__Assigned task 1__.
In the text on industrial capital expenditure, what ranked as the top challenge to capital projects?
__Assigned task 2__.
Continue the text on manufacturers' capital delivery from the point where it stops.

__Excerpt to read__.
^^^^^^^^^^^^^^^^

This all requires ‘Smart Assets’, that not only support and drive, but also effectively improve business performance.
This has a fundamental impact on the way manufacturers design, create, operate and eventually re-purpose their built asset portfolios, whether it be the manufacturing plant or the infrastructure that supports it.
Reaching out to over 70 leading industry experts in manufacturing across the world, the Arcadis Industrial Capital Expenditure Survey provides insight into the latest trends in built asset capital project and program delivery across the industrial manufacturing sectors. Highlighting which sectors are adopting best practice, the report reveals seven key themes and trends, which best-in-class manufacturers must navigate to meet the affordability challenge and maximize the value of built assets delivered, in the midst of a transforming supply chain.
Overall, manufacturing executives were cautiously optimistic about their sector, with nearly nine out of ten (87%) stating that the outlook for their industry would either improve or stay the same over the next 12 months. Our research presented a generally positive picture for industrial capital expenditure, also. The industrial sectors are evidencing a relatively mature approach, taking a future-focused and integrated view of their built asset investments, in the context of delivering their products to market.
However, with constraints on available funds ranking as the top challenge to capital projects, it is crucial that companies learn from peers and take best practice from other sectors. The seven key research trends and themes highlight clear areas for improvement in capital planning and delivery in the industrial sectors. As industrial change and innovations come in quicker, companies must ensure they are in the leading percentiles of their sector to remain competitive, lest lose out on sales or end-user loyalty.
Our Arcadis report outlines a 7-step route to success for manufacturers to improve their capital delivery and gain a competitive advantage.
STEP 1: Monitor and improve performance through industry benchmarking and performance management
As companies embrace a more centralized approach to capital delivery, access to accurate, consistent performance data becomes ever more important. Putting the right lead and lag performance indicators in place, and tracking and reporting these correctly is the basis of a more responsive, proactive capital delivery function. Utilizing industry benchmarking, construction analytics and cost profiling tools help to create performance culture and drive down costs. Additionally, Capital Delivery Leaders must be wary of optimism bias which many Project Managers inherently hold. Implementing a more evidence-based approach to risk management and business cases, and choosing management styles with risk management at the core can help reduce project time and cost overruns, and ensure companies are prepared for emerging risks across their portfolios.

^^^^^^^^^^^^^^^^

__Source data__.
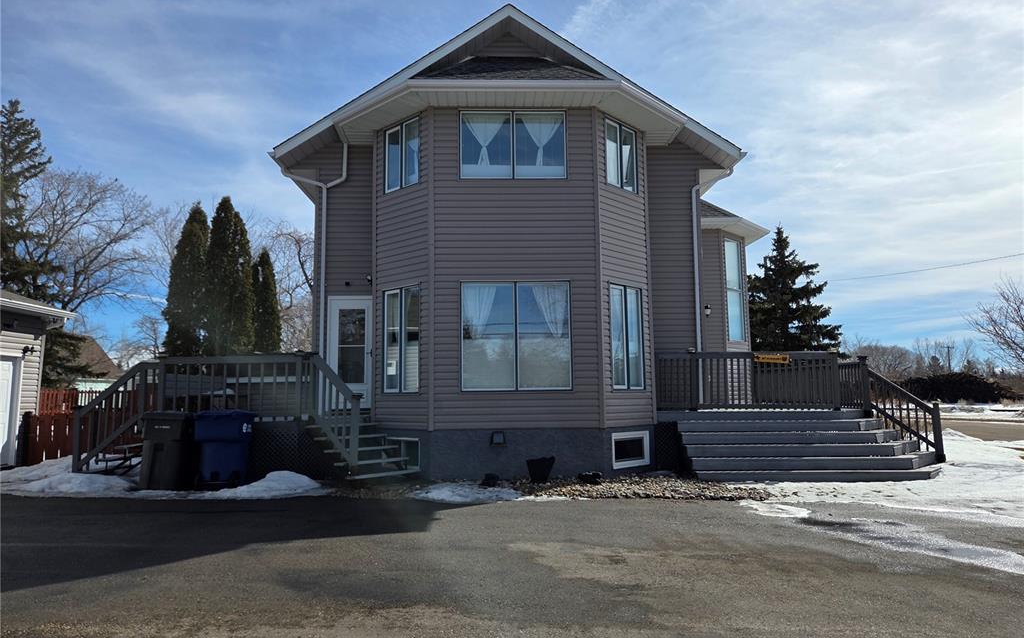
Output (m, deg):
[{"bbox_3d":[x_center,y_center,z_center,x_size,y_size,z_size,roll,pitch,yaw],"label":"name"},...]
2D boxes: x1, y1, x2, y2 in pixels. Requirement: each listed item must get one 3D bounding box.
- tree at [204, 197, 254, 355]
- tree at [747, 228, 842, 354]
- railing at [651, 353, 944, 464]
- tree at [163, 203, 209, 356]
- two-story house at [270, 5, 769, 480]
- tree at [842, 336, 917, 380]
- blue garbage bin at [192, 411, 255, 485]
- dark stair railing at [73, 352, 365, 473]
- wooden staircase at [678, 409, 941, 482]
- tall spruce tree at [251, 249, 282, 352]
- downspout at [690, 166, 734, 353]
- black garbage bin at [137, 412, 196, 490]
[{"bbox_3d":[-7.720,0.035,18.630,1.500,7.000,1.500,-1,-7,0],"label":"tree"},{"bbox_3d":[11.003,0.200,27.143,5.000,8.200,5.000,-1,-7,0],"label":"tree"},{"bbox_3d":[5.119,1.587,12.292,5.050,2.000,0.950,-1,-7,0],"label":"railing"},{"bbox_3d":[-8.879,0.148,18.619,1.400,6.800,1.400,-1,-7,0],"label":"tree"},{"bbox_3d":[1.287,-1.097,17.239,11.400,8.750,13.200,0,-7,-2],"label":"two-story house"},{"bbox_3d":[45.978,6.472,84.757,9.200,8.200,9.200,-1,-7,0],"label":"tree"},{"bbox_3d":[-4.407,1.980,10.468,0.660,1.120,0.740,0,-7,-10],"label":"blue garbage bin"},{"bbox_3d":[-4.683,1.450,10.560,4.900,1.920,0.950,-1,-7,0],"label":"dark stair railing"},{"bbox_3d":[5.124,2.058,11.231,4.400,1.070,2.150,-1,-7,0],"label":"wooden staircase"},{"bbox_3d":[-7.111,0.816,19.344,1.100,5.700,1.100,-1,-7,0],"label":"tall spruce tree"},{"bbox_3d":[3.843,-0.630,12.752,0.800,4.500,0.400,0,-7,-2],"label":"downspout"},{"bbox_3d":[-5.247,1.986,10.347,0.620,1.120,0.700,0,-7,-10],"label":"black garbage bin"}]

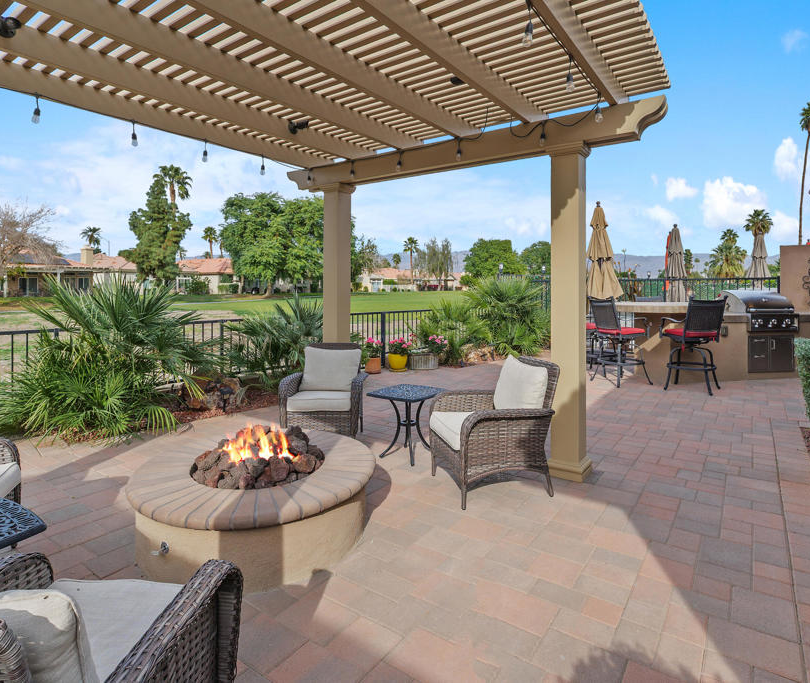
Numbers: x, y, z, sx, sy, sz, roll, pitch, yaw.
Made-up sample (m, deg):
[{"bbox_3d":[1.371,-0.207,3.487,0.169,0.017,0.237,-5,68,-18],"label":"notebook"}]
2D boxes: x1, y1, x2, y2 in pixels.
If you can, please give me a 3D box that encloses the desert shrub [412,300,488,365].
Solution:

^^^^^^^^^^^^^^^^

__Written answer 1__.
Constraints on available funds.

__Written answer 2__.
STEP 2: Consider the whole asset lifecycle and put design at the center to improve flexibility and agility
When planning built asset capital programs, companies need to consider the whole asset lifecycle – from conception to repurposing, right through to decommissioning. Embedding flexibility at the heart of built asset design can lengthen asset life-cycles and reduce costs when the inevitable re-purposing occurs. Companies that map out the future, making use of probability-based decision support tools, can greatly improve decision making, mitigate risks to obsolesce or abortive costs. Technologies like BIM support this approach by providing information on the lifecycle of the assets. Working backwards during the design process, BIM allows asset owners to start optimizing their assets from the very beginning, while securing the availability and reliability of the asset information during the lifecycle for further optimization during operations. Additionally, using total cost of ownership tools can best demonstrate long term risks and liabilities.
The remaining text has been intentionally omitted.